Accountability matters.
It’s not enough to ask somebody to do something, and expect them to do it. Each of us is overwhelmed with endless tasks and requests and none of us can get through them all. So holding people accountable has tangible value.
When I was Chief of Staff, my VP Jerry Dischler was excellent at this. When I first started working with him, there would be times when I didn’t get to something I had said I would do, and I would just not provide an update in the hopes he wouldn’t notice. He called me out and asked “What’s happening with X?” When I said “I didn’t get to it” in shame, he said “That’s not great, but I need to hear that update. I’d rather know that it’s not done than wonder if you forgot about it, or if you need help that I can provide. I need updates every week until it’s done.” Being held accountable without being shamed was invigorating – I made sure I always had an update for him, and knowing that he was going to check meant that he no longer had to hold me accountable, because I now held myself to that higher standard.

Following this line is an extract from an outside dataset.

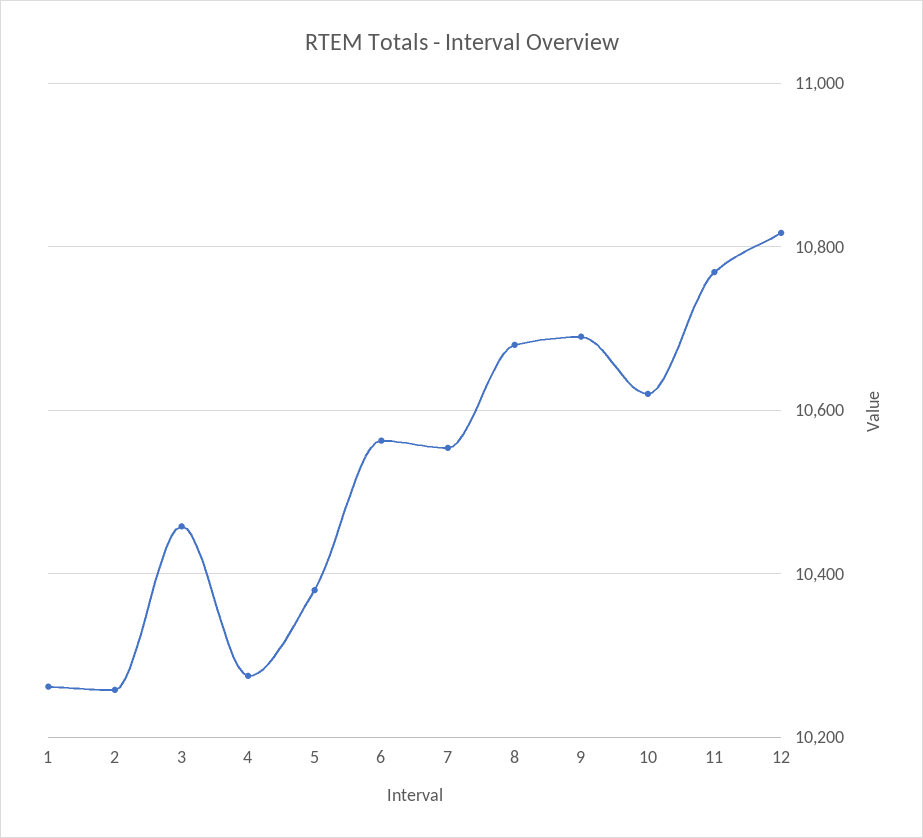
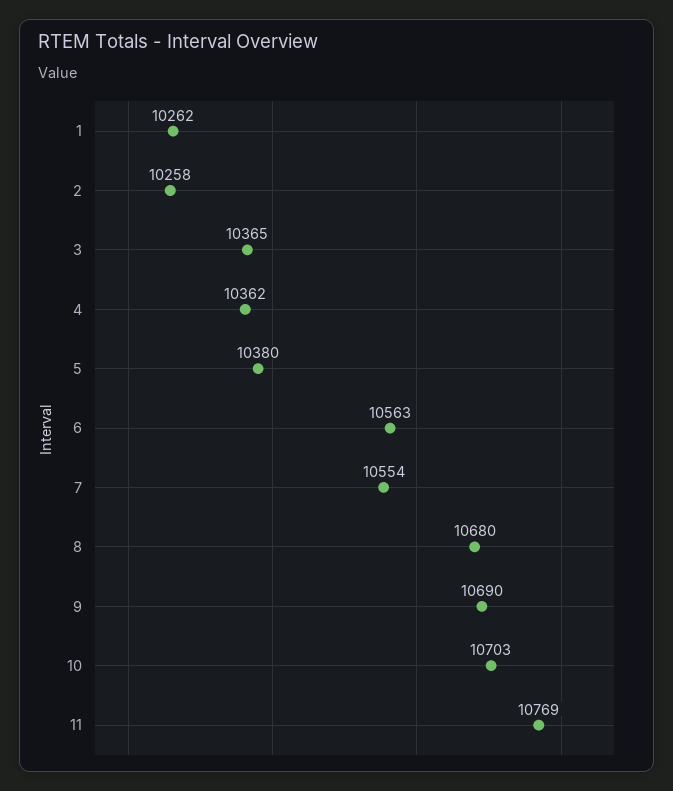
3: 10460 -> 10365
4: 10280 -> 10362
10: 10620 -> 10703
12: 10820 -> none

Another example: when I published my book, several readers asked me “I would benefit from doing the exercises in the book, but I know I won’t do them. Can you hold me accountable?” I offered a “class” where I hosted a weekly call and asked people what they learned from doing the exercises of the chapter of the week. I charged $99 for this class to “make” people read a book they had already purchased, and people were willing to pay for that accountability.
One last example: I know how to exercise. And yet last year, I signed up for a gym with trainer-led classes, because I was not consistently exercising. I am paying for the trainers to hold me accountable.
And yet, many of us don’t hold people around us accountable. We let things go. We don’t want to make a scene. And then those other people learn to not take our asks seriously, because they won’t be held accountable.
What would be different if you held yourself accountable and consistently followed through on your commitments to others and to yourself? What about if you held others accountable to their commitments? How can you act as a leader that others will hold themselves accountable to, as I did with my VP?